The acting is as outstanding as the powerful story and beautiful photography. Tom Schilling is superb as the young artist, effectively depicting him from a teen to an ambitious young man. The actor captures to struggle of the artist to express himself despite the strictures of the cultures he finds himself in, and the hunger to create.

Yet audiences might be as taken with the two young women in Kurt’s life. As star-crossed aunt Elizabeth, Saskia Rosendahl is hypnotic, radiating charisma and madness in an emotional, pivotal role. Paula Beers, who was so fabulous in FRANTZ, plays the young fashion designer Kurt meets at art school, a role she carries off with enormous charm.

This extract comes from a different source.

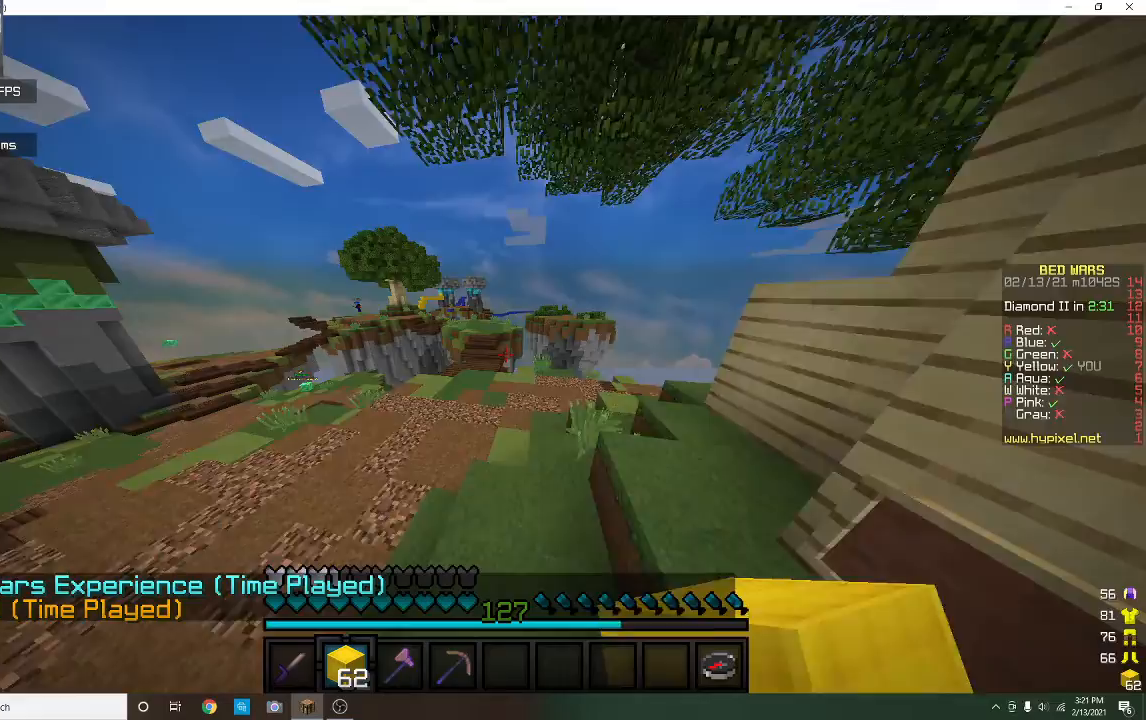
{"keys": ["w"], "mouse": [], "events": [[233, "a", "down"], [367, "a", "up"]]}
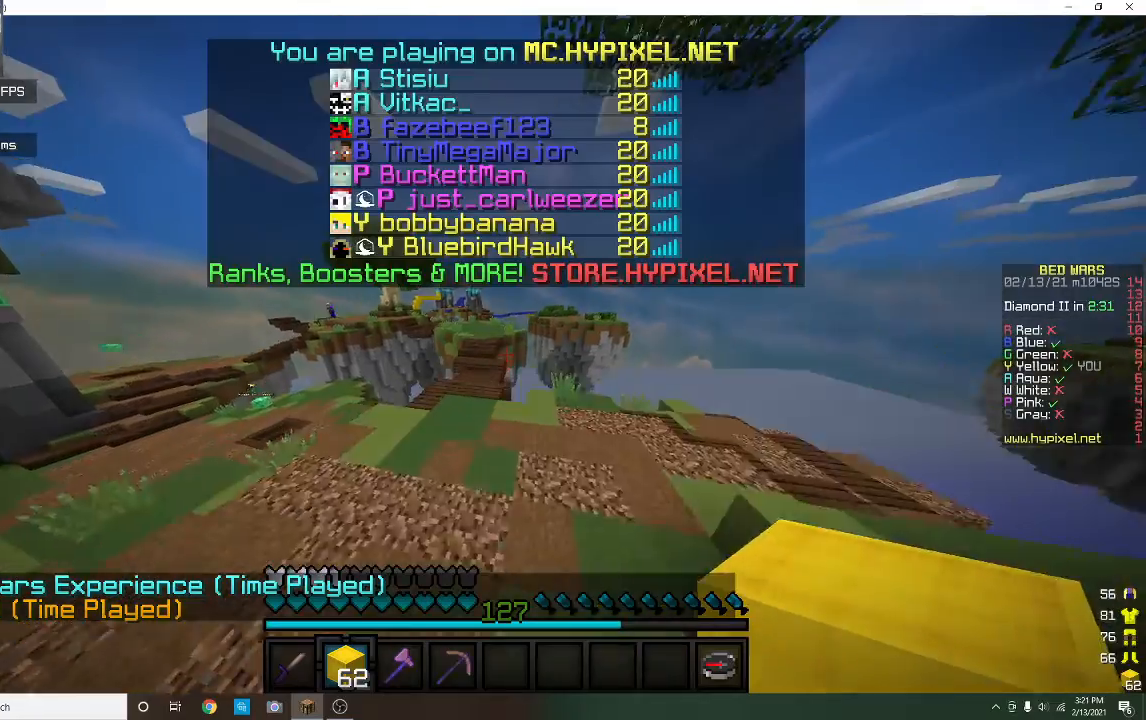
{"keys": ["a", "w"], "mouse": [], "events": [[433, "a", "down"]]}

Sebastian Koch as the doctor is a perfect villain, a fully-rounded person with the impulse to protect his family, but fully committed to the Nazis’ cold ideas. The complexity and intelligence of the character makes him all the more chilling, as he becomes entwined in Kurt’s life in ways neither expect. It is a relationship fraught with tension and secrets, some that neither realize until much later. The other cast are strong as well, with Oliver Masucci as art school teacher Antonius van Verten particularly effective.

It is best to approach this film without expectations built on its historical setting and just let it sweep you up in its flow. One of the year’s best, particularly for fans of art, NEVER rewards well those willing to make the effort to read subtitles and be patient with its epic length. It is well worth it.

NEVER LOOK AWAY opens Friday, February 15, at Landmark’s Plaza Frontenac Cinema.